The Wellington Village Council met on Tuesday, Oct. 23, and among the items approved were improvements to the dog wash area at the Wellington Dog Park, located at Greenbriar Park.
The council unanimously approved the contract for the dog wash improvements without discussion as part of its consent agenda, but there was significant discussion on the issue at the council’s Monday, Oct. 22 agenda review workshop meeting.
A contract for the project was awarded to Wellington-based C.J. Contracting.
The $68,900 cost of the dog wash resulted in what Assistant Village Manager Jim Barnes described as a look of “sticker shock” on the part of the council.
Councilman Michael Napoleone was particularly outspoken about the high cost of the project, but he conceded that there was an even higher bid by another contractor.
The project will replace the dog wash area that currently exists within the park that does not have proper drainage and often results in mud puddles that make dogs dirtier than before they were cleaned.
The dog park gets heavy use, and some residents have taken to using small pools to wash their dogs, which Barnes said can lead to standing water issues, such as mosquitoes.
Mayor Anne Gerwig was in support of the new dog wash project and said that many village residents have voiced criticism of the lack of a proper dog wash and a splash area for their dogs at the park.
The project will consist of a 20-foot-by-20-foot area divided into separate areas for large dogs and small dogs. Special drainage will prevent mud from accumulating. The water cannot be routed into the stormwater drainage system because it comes in contact with animals and can contain feces.

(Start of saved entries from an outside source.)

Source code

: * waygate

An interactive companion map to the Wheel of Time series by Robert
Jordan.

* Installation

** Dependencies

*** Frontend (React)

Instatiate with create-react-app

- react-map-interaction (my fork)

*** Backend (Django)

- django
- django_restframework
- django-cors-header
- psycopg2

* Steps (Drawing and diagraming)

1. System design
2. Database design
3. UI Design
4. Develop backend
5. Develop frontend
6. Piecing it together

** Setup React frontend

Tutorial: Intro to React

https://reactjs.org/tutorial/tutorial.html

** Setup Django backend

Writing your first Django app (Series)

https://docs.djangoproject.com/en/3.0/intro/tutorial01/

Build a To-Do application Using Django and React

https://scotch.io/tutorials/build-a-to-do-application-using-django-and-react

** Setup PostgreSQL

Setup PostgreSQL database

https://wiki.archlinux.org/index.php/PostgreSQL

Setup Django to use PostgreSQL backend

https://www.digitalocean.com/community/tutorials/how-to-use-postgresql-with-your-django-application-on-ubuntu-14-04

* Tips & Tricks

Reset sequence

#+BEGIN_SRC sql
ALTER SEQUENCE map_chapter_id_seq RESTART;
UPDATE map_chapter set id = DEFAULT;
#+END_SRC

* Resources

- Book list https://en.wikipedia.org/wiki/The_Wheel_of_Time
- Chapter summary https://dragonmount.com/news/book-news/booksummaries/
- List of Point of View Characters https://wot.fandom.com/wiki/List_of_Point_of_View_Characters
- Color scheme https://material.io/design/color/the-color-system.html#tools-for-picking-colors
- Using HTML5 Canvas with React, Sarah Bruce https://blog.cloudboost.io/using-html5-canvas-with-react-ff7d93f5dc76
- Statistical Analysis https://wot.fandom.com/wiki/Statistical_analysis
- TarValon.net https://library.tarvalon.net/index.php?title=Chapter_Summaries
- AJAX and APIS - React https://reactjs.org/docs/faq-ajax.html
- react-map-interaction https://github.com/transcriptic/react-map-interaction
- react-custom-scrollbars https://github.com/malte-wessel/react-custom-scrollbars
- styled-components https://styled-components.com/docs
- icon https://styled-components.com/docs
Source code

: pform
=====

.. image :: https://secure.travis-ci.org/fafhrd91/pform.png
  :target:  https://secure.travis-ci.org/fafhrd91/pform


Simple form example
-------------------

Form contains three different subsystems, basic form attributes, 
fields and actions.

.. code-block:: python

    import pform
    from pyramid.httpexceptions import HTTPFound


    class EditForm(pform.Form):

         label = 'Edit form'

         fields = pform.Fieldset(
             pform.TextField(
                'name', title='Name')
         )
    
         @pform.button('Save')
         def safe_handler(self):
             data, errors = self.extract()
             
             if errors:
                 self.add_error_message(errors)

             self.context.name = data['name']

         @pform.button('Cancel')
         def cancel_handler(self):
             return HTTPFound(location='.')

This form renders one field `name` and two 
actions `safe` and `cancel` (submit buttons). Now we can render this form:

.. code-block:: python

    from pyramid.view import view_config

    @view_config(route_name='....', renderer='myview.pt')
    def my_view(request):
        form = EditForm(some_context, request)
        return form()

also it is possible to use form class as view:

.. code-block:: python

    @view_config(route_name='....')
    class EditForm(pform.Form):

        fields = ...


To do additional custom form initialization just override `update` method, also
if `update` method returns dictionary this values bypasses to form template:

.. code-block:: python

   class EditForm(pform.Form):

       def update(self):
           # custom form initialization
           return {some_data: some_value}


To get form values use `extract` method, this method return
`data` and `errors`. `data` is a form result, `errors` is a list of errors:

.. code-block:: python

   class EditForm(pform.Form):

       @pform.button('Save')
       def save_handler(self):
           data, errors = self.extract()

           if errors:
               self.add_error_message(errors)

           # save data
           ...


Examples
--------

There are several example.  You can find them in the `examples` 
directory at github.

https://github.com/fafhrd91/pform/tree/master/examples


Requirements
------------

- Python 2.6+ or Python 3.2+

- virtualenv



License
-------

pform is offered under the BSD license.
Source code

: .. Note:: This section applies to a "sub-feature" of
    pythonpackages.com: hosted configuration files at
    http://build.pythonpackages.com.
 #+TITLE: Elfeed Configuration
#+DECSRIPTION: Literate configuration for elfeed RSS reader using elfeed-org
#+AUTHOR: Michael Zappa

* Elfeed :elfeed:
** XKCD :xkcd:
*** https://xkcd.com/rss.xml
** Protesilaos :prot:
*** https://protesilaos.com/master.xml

While there is no board that directly oversees the dog park, Barnes and Village Manager Paul Schofield explained there is an unofficial group of dog park users who have been in contact with the village for many years about the facility. Gerwig asked that the group be consulted before construction.
As to a timetable, Barnes said that he expects it to be a two-week project, but that the contract did provide 30 days for completion. Gerwig asked that the construction occur either before or after the winter season.
In other business:
• During Monday’s agenda review meeting, Planning, Zoning & Building Director Bob Basehart led a workshop with the council on a proposed nightclub ordinance. The ordinance would be similar to one recently passed by Royal Palm Beach that would seek to define nightclubs and regulate their operation, including requiring an off-duty PBSO presence.
Gerwig and Councilman John McGovern were concerned that the ordinance could inadvertently draw in businesses that they did not want to negatively impact. The council asked staff to prepare a list of businesses currently in operation in Wellington that would be defined as a “nightclub” under the proposed ordinance before proceeding with community feedback. It was also suggested that the matter be brought before both the Public Safety Committee and the Planning, Zoning & Adjustment Board.
• The council issued a proclamation declaring the week of Oct. 22 through Oct. 28 “Florida City Government Week.” Among the events during the week included a mock council meeting by Palm Beach Central High School students as part of Civics 101 on Monday, Oct. 22; Read for the Record on Thursday, Oct. 25; and photos with representatives of the Palm Beach County Sheriff’s Office and Palm Beach County Fire-Rescue at the Wellington Municipal Complex on Tuesday, Oct. 23. Gerwig will also be offering personal tours of the Wellington Municipal Complex for those who call and schedule, and the village will be distributing “My Village: I’m Part Of It, I’m Proud Of It” buttons and bumper stickers.
• Vice Mayor Michael Drahos once again used his speaking time to discuss the pending code violations at the Polo West golf course and Palm Beach Polo’s former north course. Drahos expressed a desire to not simply fight the violations before the special magistrate, but also in the court of public opinion by repeatedly using his speaking time to address the issue.
Village Attorney Laurie Cohen informed the council that neither property had its grass cut to conform to code, and the violations were under appeal. She also said that the current state of the uncut grass did not conform to “target golf” specifications. The property owner has stated that the courses will be converted to “target golf” uses, but Cohen said the courses she reviewed were better maintained, with more manicured greens than the current state of the Polo West course.
McGovern joined with Drahos to criticize the amount of time it was taking for the violations to go into effect, with the hope it would have begun at the Oct. 18 magistrate hearing.
Schofield and Cohen were optimistic that the fines would begin at the Nov. 15 special magistrate hearing.